A disappointment

Did Boris Johnson mean it when he made reference to getting immigration under control? It seems he didn’t mean it, as his recent statements contradicted what he was saying during all the Brexit confusion.

Even as he spoke about ‘getting the numbers down’ he made a deal with the EU that, for the foreseeable future, there will still be ‘Free Movement” between the UK and the EU, a policy which has guaranteed the entry of large numbers of immigrants.

The Labour Party has even more radical policy changes in mind:

The opposition Labour Party, for example, has voted at its most recent party conference to not just to allow Free Movement immigration from the European Union to continue, regardless of Brexit, but to extend Free Movement to other countries around the world, shut down all detention centres, and — perhaps not for unrelated reasons — extend the vote to all non-citizens resident in the country; moves Home Secretary Priti Patel believes could increase annual net immigration to an astonishing 840,000 a year.

Breitbart London (@BreitbartLondon) September 26, 2019

Imagine that many new arrivals in a small island nation like the UK. It seems that there is a housing shortage as it is. It seems as though there is some kind of mania compelling this obsession with importing immigrants en masse. And it’s the same in all parts of former Christendom. What will it take to bring some kind of common sense back before the situation is beyond repair?

The people make the place as I’ve said so often, and soon if the indigenous peoples of Britain and Northern Ireland are outnumbered and with their low birthrate, they may be headed for oblivion. This saddens me immensely; I think that the English or British have been people of high accomplishment, and they created a country that rightfully drew admiration for their achievements.

The one-world agenda has little to offer on the positive side, and it will mean a much less “diverse” world when everyone is thrown into the one-world ‘blender’, making for far less varied world than then one into which we were born.

And then the leaders of the leftist Welsh political party Plaid Cymru are saying they want to make their whole country, small as it is (population 3 million) into a ”sanctuary country” for the world. If that happens, Wales will slowly or quickly see the loss of their unique people and culture — and their country will be another overcrowded, overstressed country. But will there even be ”countries” in the former Christendom, or will we all be ”world citizens”, of no fixed character?

Or can a people preserve their ethnic identity in spite of no longer having a geographical territory to be themselves, and continue their culture, and their religion and folkways?

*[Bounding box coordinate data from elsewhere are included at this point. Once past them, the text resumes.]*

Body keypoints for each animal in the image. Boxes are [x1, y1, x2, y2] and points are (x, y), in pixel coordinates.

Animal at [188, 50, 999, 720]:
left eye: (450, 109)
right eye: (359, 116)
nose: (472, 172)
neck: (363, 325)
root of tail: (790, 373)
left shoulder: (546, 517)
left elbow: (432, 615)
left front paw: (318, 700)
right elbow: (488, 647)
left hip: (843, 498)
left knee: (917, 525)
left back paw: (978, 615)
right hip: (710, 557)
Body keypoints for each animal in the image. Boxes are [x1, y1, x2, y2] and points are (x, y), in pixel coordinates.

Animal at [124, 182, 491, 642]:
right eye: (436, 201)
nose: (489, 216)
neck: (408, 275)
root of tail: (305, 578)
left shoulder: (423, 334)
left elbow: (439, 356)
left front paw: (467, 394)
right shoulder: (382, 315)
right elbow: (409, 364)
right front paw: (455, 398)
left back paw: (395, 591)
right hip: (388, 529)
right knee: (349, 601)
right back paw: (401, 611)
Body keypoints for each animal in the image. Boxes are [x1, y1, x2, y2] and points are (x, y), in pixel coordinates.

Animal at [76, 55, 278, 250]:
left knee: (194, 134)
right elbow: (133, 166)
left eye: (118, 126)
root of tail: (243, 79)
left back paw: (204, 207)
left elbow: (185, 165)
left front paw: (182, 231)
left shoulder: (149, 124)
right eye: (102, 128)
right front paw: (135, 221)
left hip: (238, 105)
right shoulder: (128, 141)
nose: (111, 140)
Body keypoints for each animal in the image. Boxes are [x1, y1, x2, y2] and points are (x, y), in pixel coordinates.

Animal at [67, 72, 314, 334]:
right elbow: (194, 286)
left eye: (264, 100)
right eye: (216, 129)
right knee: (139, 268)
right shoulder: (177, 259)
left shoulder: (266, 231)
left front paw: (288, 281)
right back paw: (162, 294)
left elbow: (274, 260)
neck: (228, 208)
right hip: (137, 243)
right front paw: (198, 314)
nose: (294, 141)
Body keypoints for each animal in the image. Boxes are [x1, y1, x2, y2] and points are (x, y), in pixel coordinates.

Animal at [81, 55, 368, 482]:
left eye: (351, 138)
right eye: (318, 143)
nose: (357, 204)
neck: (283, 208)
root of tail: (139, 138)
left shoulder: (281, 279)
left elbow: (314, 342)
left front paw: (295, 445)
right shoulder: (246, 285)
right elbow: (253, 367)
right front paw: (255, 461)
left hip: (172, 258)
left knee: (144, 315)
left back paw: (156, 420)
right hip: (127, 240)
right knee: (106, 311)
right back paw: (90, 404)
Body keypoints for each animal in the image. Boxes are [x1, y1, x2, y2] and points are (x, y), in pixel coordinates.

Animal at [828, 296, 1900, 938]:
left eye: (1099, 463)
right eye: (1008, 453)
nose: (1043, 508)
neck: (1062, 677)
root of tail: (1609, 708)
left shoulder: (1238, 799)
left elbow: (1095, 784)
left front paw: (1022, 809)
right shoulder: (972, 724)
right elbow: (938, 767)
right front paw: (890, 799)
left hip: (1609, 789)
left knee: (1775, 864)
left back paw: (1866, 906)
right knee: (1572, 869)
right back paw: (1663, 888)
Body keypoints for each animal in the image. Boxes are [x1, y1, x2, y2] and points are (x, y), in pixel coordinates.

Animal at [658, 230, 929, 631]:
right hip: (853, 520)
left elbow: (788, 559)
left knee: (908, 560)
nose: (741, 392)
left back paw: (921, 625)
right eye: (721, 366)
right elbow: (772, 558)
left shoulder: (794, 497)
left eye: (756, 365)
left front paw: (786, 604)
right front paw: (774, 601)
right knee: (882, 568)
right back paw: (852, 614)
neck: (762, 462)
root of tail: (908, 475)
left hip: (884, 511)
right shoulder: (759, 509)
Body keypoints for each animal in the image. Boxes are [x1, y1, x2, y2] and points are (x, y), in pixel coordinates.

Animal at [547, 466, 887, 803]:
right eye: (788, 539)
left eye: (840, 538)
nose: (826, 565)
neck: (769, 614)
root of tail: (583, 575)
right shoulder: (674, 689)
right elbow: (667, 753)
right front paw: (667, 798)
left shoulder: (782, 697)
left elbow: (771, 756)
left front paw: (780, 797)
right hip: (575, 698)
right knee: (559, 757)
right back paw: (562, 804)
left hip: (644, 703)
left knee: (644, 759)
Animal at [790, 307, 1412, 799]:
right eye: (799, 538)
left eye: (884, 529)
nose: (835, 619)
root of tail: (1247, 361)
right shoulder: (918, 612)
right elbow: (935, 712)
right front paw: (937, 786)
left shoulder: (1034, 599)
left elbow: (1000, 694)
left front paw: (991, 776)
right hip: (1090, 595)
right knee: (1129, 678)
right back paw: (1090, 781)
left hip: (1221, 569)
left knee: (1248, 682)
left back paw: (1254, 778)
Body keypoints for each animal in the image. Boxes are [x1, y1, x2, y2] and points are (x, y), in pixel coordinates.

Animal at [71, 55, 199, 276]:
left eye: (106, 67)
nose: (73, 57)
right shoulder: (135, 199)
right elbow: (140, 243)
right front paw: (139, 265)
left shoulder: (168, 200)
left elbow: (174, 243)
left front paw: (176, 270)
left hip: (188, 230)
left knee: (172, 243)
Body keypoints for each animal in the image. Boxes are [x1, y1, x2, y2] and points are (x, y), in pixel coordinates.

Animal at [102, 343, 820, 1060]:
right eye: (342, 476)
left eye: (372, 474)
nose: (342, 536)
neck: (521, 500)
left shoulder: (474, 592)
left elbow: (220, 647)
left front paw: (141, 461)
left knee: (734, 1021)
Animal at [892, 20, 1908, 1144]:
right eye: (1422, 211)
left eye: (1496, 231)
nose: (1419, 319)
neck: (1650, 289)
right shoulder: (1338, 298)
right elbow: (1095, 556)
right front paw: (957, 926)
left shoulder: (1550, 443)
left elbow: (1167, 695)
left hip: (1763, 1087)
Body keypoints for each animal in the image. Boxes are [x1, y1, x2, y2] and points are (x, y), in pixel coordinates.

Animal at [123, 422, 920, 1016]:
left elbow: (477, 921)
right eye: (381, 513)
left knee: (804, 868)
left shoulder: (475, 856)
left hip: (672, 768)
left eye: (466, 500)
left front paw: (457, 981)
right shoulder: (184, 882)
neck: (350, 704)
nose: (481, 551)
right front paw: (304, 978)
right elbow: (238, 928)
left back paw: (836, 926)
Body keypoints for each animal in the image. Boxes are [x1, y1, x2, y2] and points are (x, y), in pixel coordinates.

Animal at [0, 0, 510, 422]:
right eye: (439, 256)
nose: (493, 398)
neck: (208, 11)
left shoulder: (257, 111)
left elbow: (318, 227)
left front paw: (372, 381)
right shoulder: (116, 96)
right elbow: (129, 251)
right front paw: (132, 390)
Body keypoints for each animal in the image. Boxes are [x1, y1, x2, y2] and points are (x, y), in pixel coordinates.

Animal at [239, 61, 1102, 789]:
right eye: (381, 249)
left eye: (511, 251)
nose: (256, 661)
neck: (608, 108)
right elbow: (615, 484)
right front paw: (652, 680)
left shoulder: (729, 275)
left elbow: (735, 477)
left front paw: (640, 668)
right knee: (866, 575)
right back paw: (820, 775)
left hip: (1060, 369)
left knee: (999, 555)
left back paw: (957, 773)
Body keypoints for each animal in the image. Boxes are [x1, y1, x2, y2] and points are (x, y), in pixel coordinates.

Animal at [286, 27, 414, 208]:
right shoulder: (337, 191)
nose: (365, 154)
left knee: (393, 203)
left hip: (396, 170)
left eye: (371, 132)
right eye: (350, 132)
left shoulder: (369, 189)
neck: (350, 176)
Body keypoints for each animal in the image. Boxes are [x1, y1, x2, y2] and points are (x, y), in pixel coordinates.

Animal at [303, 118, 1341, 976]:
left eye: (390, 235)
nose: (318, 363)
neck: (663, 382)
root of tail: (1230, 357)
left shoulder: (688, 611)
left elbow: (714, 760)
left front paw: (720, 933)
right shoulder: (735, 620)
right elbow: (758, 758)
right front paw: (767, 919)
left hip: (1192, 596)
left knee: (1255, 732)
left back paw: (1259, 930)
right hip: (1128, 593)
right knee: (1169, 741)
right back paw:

In considering that situation, which seems to be in the cards for so much of the Western world, I think of our Cajun people in Louisiana, who, having been colonists in Nova Scotia back in the 18th century, found themselves displaced, removed, and scattered. That event was in 1755, and it is still referred to as the ‘Grand Derangement‘. A good many of the displaced Acadian French people settled in Louisiana, as most Americans know. So many of the Acadians or ‘Cajuns’ maintain a strong sense of being who they are despite being a definite minority. But they and the local Anglo-American population of Louisiana are not at odds; they are not hopelessly disparate peoples. Most Cajuns are very loyal to America; there is not the sense of alienation, and no chips on shoulders or grievance mentality. For the most part there is little friction if any.

If only it would always work out that way. If.

Could this situation be replicated in Europe, or this country, as we head towards being minorities in our own native lands?

I ponder about this, and I have my own sense of what the future may hold.

I was just reading news commentary about the decline and ‘Grand Remplacement’ of ‘Old Stock Canadians’, which includes the French Canadian population, the Anglo-Celtic Canadians, and others (Ukrainians, Russsians, et al.) It seems as if we are all in the same boat, despite any ethnic or cultural differences among the European descendants. But can a culture and a sense of peoplehood survive in a “polyglot boarding house” as someone termed it?

It’s disappointing to witness Boris Johnson in his self-identified role as a ‘pro-immigration politician.’ But then I think few people expected anything different from him, with Brexit being the more pressing issue for many UK voters.